Se n’è andato all’improvviso Marco Stefano Vitiello, fotoreporter romano. Collaboratore di importanti testate italiane e internazionali, fotografò la leader pakistana Benazir Bhutto all’indomani delle dimissioni forzate. A Roma fu fra i fondatori della Galleria L’Image, in via della Scrofa, a due passi dal Senato. A Ostia ha realizzato inchieste sugli annosi problemi di criminalità del litorale romano. Infine ha vissuto a Taranto, dove, oltre che dell’amatissima figlia, si occupava dei problemi del territorio, non ultimo l’inquinamento industriale e l’abbandono della zona
Marco Stefano Vitiello era nato a Roma nel 1953, dove ha vissuto per anni con la sua famiglia. I suoi genitori erano originari di Castel Sant’Angelo sul Nera (Macerata), un piccolo e pittoresco comune della Val Nerina, fra quelli coinvolti nel devastante terremoto del 2016. Il paese d’origine era uno dei luoghi del cuore di Marco Stefano, che non mancava di denunciare i ritardi e le défaillance nella ricostruzione post-sisma.
Vitiello reporter internazionale
Già in piena attività da reporter per testate come The Indipendent, The Guardian, Libération, L’Espresso, Panorama, negli anni Ottanta Vitiello fu fra i fondatori de L’Image. Nello storico negozio del centro della capitale, arrivavano in vendita i primi poster con soggetti artistici e quelli con le foto di cronaca e costume, ben prima degli attuali shop dei musei. Fotografo di rara sensibilità e giornalista con il fiuto per la notizia, non esitava mai quando si trattava di partire per i luoghi caldi della terra. Come quando fu il primo fotoreporter freelance occidentale ad entrare a Baghdad in piena crisi del Golfo. E, sempre con la sua macchina fotografica, riuscì a farsi aprire le porte dello studio di Benazir Bhutto a Karachi, una settimana dopo che la leader pachistana venisse costretta alle dimissioni dai militari, nel 1990. Così Marco Stefano racconta della Bhutto nel suo profilo Twitter: “Conversammo a lungo e fu molto semplice ritrarla con l’espressione intensa di chi sa di avere il proprio destino segnato. Fu assassinata il 27 dicembre 2007, con il silente consenso statunitense”.
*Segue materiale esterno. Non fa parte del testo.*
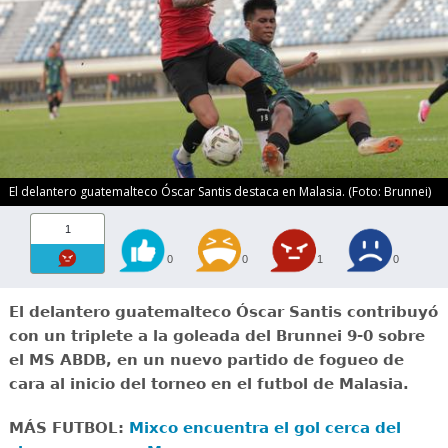
El delantero guatemalteco Óscar Santis destaca en Malasia. (Foto: Brunnei)
1
0
0
1
0
El delantero guatemalteco Óscar Santis contribuyó
con un triplete a la goleada del Brunnei 9-0 sobre
el MS ABDB, en un nuevo partido de fogueo de
cara al inicio del torneo en el futbol de Malasia.
MÁS FUTBOL:
Mixco encuentra el gol cerca del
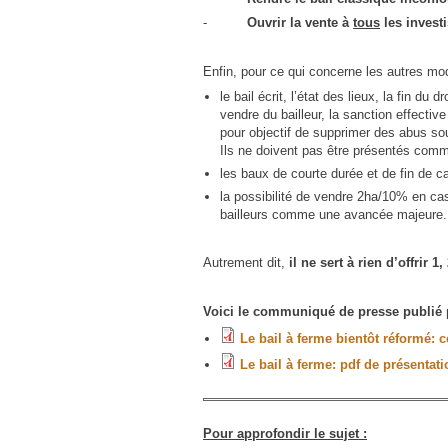
-
Ouvrir la vente à
tous
les investi
Enfin, pour ce qui concerne les autres mod
le bail écrit, l’état des lieux, la fin d
vendre du bailleur, la sanction effectiv
pour objectif de supprimer des abus so
Ils ne doivent pas être présentés comm
les baux de courte durée et de fin de ca
la possibilité de vendre 2ha/10% en cas 
bailleurs comme une avancée majeure.
Autrement dit,
il ne sert à rien d’offrir 
Voici le communiqué de presse publié par
Le bail à ferme bientôt réformé
Le bail à ferme: pdf de présentati
Pour approfondir le sujet :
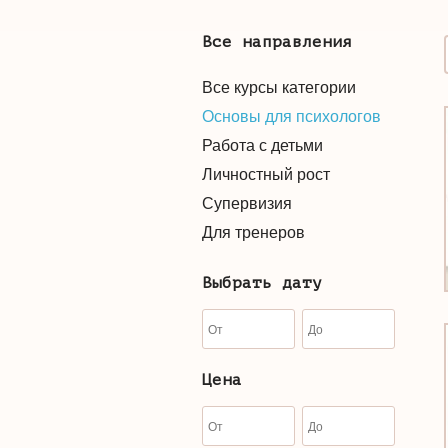
Все направления
Все курсы категории
Основы для психологов
Работа с детьми
Личностный рост
Супервизия
Для тренеров
Выбрать дату
Цена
Dalla cronaca a Ostia ai problemi di Taranto
Negli anni Novanta si trasferisce a Ostia per fondare e dirigere Metropolit, settimanale nel quale fece da maestro ad una generazione di giovani giornalisti, poi confluiti nei maggiori quotidiani nazionali. Vitiello stesso collaborava come reporter con il Corriere della Sera, occupandosi del malaffare che già all’epoca stava prendendo possesso del territorio. Infine la vita lo ha portato a Taranto, dove vive la giovane figlia Claudia, che ora si dedica come lui alla fotografia. Nel capoluogo pugliese, Marco Stefano Vitiello denunciò la questione, ancora oggi irrisolta, dell’inquinamento causato dalle acciaierie e dei tumori correlati. La definì “la sindrome dei due mari” di Taranto, in un articolo pubblicato su Left Avvenimenti nel 2007: il mare bello e attraente e l’altro devastato dai miasmi venefici. Sempre impegnato e appassionato delle vicende del mondo, l’improvvisa morte lo ha trovato vivo, come si augurava il grande Marcello Marchesi, nella notte di sabato 4 febbraio.